Les ventes directes aux consommateurs se portent plutôt bien, surtout quand on a 500 000 abonnés. Pour le reste, c’est la crise malgré les incantations. « 2024, année de la promotion de la consommation », dit le slogan affiché à l’entrée de l’évènement. Autant mouliner dans le vide, sachant que pour l’instant, les foyers chinois continuent de s’accrocher à leur montagne d’épargne accumulée pendant la pandémie.

En France, on arrache des vignes et en Chine on fait des stocks, résume un exposant. Un phénomène vite compris par Victor Mercadier, dont les bouteilles « vinpressionnistes » portent des étiquettes avec les toiles de grands peintres. C’est la première fois en Chine pour cet exploitant installé dans le Languedoc et issu de la 4e génération d’une famille de viticulteurs. « J’essaie d’exprimer le profil organoleptique du vin à travers l’expression de la peinture », répond-t-il aux visiteurs intéressés par les vins du stand Occitanie, région présente là aussi en force sur le salon cette année. « Le marché chinois est déprimé », confie aussi le nouveau venu qui a pris la mesure des difficultés avant d’arriver.« Il y a une contraction de la consommation comme dans de nombreux pays d’Asie. Il y a aussi des problèmes de stock. Certains distributeurs ont accumulé des stocks très importants et il y a eu le Covid derrière, donc ils se sont retrouvés avec beaucoup de bouteilles sur les bras. À un moment donné, il faut les sortir ! Il n’y a pas de magie, il faut casser les prix ! »

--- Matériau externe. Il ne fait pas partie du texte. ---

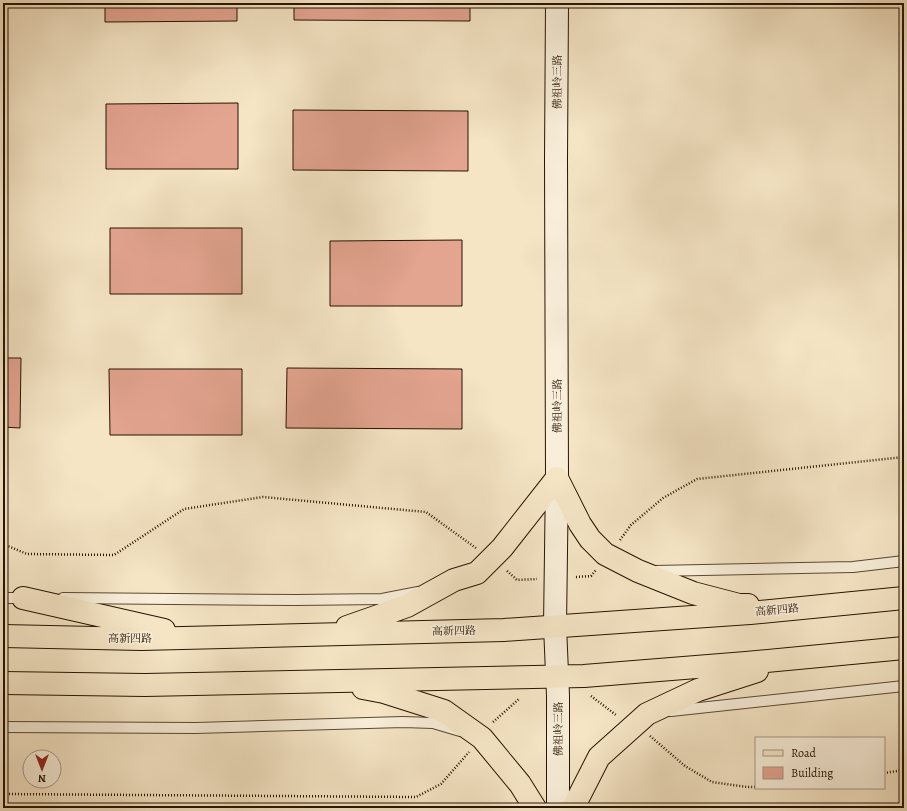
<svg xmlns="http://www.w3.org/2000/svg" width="907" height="811" viewBox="0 0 907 811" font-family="Alegreya,'Noto Serif SC',serif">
<rect width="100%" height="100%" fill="#f5e5c5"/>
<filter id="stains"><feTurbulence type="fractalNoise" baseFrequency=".005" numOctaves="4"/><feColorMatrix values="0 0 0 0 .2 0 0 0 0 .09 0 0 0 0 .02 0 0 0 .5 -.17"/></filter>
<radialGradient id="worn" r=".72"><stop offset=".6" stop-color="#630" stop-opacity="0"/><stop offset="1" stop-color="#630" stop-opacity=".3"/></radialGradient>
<path fill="#e3a490" stroke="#271301" d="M105 3H237V21L105 22Z
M294 3H470V21L294 20Z
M238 103V169H106V104Z
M293 110 468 111V171L293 170Z
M110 228H242V294H110Z
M462 240V306H330V241Z
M3 358H21L20 428 3 427Z
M287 368 462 369V429L286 428Z
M109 369H242V435H110Z"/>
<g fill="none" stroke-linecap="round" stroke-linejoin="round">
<defs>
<path id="lane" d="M654 571 853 567 904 561
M3 598H25
M63 598 296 600 382 599 418 592
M671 711 904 686
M3 727 196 728 403 722 433 723 460 731"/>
<path id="secondary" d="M557 3 556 159 557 478 555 626 558 696V808"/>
<path id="primary" d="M23 598 164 630
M347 627 407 606 454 580 477 573 502 548 557 478 580 524 590 539 605 554 638 571 693 593 739 605H748
M3 636 141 639 504 630 750 613 904 598
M3 683 145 685 584 676 746 663 904 648
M363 688 384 692 444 711 482 738 520 784 535 808
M573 808 599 757 647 714 698 690 757 671"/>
</defs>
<use href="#lane" stroke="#5a4832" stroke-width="12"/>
<use href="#secondary" stroke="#271301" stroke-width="24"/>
<use href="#primary" stroke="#271301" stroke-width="24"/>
<path stroke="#271301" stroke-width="2.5" stroke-dasharray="1 2" stroke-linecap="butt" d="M620 540 631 525 663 498 697 479 904 457
M3 544 27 554 114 555 184 509 263 497 426 512 476 548
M507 571 517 580 537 579
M576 577 591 576 596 570
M591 696 616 715
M493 722 519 699
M650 736 685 766 712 782 747 787H756
M884 773 904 770
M3 794 416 797 441 784 469 752"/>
<use href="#lane" stroke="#f8eed9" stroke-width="10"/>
<use href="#secondary" stroke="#f8eed9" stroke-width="22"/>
<use href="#primary" stroke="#f5e5c5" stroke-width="22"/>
</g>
<g text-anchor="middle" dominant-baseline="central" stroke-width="3.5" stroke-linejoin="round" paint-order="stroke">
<g font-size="11" fill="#271301" stroke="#f8eed9">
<text transform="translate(557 82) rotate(-90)">佛祖岭三路</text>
<text transform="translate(557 406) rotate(-90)">佛祖岭三路</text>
<text transform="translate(777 610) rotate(-5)">高新四路</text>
<text transform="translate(454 631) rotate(-1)">高新四路</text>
<text x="130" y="638">高新四路</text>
<text transform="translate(558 729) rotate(-90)">佛祖岭三路</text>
</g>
</g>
<rect width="907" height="811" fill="none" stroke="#f5e5c5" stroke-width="16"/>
<rect x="4" y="4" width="899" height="803" fill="none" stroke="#271301" stroke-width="2"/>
<rect x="8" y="8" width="891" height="795" fill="none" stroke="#271301"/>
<rect x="755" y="737" width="130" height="52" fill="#f8eed9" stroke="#a49683"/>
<rect x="763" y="750" width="20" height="6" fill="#f5e5c5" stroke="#a49683"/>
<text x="791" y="757" font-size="12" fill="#271301">Road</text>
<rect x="763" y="767" width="20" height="12" fill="#e3a490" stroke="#a49683"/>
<text x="791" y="777" font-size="12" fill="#271301">Building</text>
<g transform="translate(42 769) rotate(180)"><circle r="19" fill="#f8eed9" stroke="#a49683"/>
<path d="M0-3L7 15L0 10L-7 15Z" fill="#8f2418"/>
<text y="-6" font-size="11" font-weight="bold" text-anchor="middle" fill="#271301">N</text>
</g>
<rect width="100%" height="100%" filter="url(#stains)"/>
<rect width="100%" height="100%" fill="url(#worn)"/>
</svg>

Avec ses belles étiquettes et de courtes vidéos en costumes tournées par les élèves de l’école cinéma de Montpellier sur le thème là encore de la peinture, Victor Mercadier espère attirer les importateurs chinois autour d’un concept mêlant l’œnologie à la culture. Il projette aussi d’inviter ses futurs clients dans le domaine familial en France. La France a une identité viticole très forte. C’est cela aussi que recherchent les Chinois, même si une partie de la clientèle s’est repliée sur les vins du Nouveau Monde d’accès moins compliqué. « On aime aller chercher les nouveaux consommateurs, là où on ne nous attend pas forcément », indique Mathias Icard, représentant l’AOC Bordeaux entre-deux-mer. Sur son stand, des vins blancs frappés d’un grand smiley. « Le produit est sorti il y a trois ans en France, on voulait rendre le vin français plus simple et plus accessible. On va aussi essayer d’adapter notre gamme au public chinois en cherchant beaucoup plus de gourmandise, de rondeur, de sucrosité. »   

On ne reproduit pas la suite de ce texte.